Certainly if the demonstrators were seeking to provoke the police, they got their wish. Both the local and international press including the television network Al Jazeera were filled with pictures of police battering demonstrators with tear gas, beating and kicking them and dragging them away. Some 488 protesters were arrested. News photographers complained that they were arrested and that their cameras were confiscated and emptied when they tried to film the violence.
Leaving aside the violence that marred the episode, “I think it shows that the Bersih movement is still on the rise and can pull more and more people into political action,” said the western observer. “Groups were going into the fray knowing that the government and police had announced that it was banned in advance and that they could be arrested. The demonstrators were clearly not cowed or afraid of the authorities. So that plus the sizeable turnout probably means a ‘victory’ for protesters.”
Also the crowd was mixed ethnically, contradicting pro-government assertions that the backbone was made up of minorities, primarily Chinese. With opposition leader Anwar Ibrahim, the Democratic Action Party and Parti Islam se-Malaysia, or PAS playing a bigger role, the confrontation had a more clearly opposition flavor than the demonstration that took place in July 2011.
“The opposition proved once again that they can mobilize and organize a very large multi-racial crowd,” said another observer. “Bersih 3.0 was an impressive achievement.”
At stake for both sides is the upper hand in national elections expected to be called in June, with parliament probably being dissolved sometime in May, as the Barisan Nasional, or national governing coalition, squares off against the Pakatan Rakyat opposition coalition led by Anwar. Wong Chin Huat, a university professor and member of the Bersih steering committee, told Asia Sentinel the organization intends to keep pressure on the Election Commission for political reform.
“We will continue the momentum from of the rally, we will press for international observers, we will continue our demands for free and fair elections,” Wong said. “We want the public to be aware, to express their objections, and put more pressure on the Election Commission over their questionable political reforms.”

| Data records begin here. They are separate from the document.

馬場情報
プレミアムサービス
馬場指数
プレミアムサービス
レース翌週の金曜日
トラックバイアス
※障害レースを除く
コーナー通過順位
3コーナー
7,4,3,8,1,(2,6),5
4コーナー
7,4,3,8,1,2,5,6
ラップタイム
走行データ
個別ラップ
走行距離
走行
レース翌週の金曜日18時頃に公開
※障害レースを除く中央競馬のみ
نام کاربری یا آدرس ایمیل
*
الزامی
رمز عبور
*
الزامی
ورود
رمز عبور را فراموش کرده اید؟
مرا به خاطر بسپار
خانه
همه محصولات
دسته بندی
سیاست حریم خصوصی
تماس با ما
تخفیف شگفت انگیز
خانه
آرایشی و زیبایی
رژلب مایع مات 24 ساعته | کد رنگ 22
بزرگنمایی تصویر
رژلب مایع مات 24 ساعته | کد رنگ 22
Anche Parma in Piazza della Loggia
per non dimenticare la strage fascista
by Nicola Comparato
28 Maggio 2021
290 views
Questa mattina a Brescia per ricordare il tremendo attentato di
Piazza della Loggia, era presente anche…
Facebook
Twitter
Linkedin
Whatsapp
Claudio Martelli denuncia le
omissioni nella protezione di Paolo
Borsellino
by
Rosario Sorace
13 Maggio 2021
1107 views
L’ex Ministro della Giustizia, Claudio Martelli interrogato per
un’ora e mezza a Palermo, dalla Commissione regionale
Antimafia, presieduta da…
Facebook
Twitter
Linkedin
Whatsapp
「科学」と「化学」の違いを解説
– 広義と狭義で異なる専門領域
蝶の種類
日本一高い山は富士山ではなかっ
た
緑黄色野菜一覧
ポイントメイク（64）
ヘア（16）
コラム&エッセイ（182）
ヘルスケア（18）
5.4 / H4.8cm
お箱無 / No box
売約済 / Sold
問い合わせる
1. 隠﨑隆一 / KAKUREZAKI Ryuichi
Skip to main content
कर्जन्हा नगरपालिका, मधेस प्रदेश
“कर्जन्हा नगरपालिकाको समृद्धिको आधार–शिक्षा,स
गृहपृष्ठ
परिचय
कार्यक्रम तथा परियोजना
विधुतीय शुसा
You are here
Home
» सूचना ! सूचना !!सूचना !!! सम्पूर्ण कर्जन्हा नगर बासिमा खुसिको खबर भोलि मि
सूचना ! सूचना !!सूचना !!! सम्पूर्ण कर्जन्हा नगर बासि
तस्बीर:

Wong said Bersih had made its point clearly to the thousands of protesters, instructing them not to foment violence, only to have a small group surge into police barriers surrounding the square. The police, he said, overreacted. He himself was beaten and had his glasses knocked off well after the protest had ended as he was walking back from a meeting, he charged. He saw many others being beaten and mistreated as well, he said, with as many as 30 policemen “using a protester like a football.”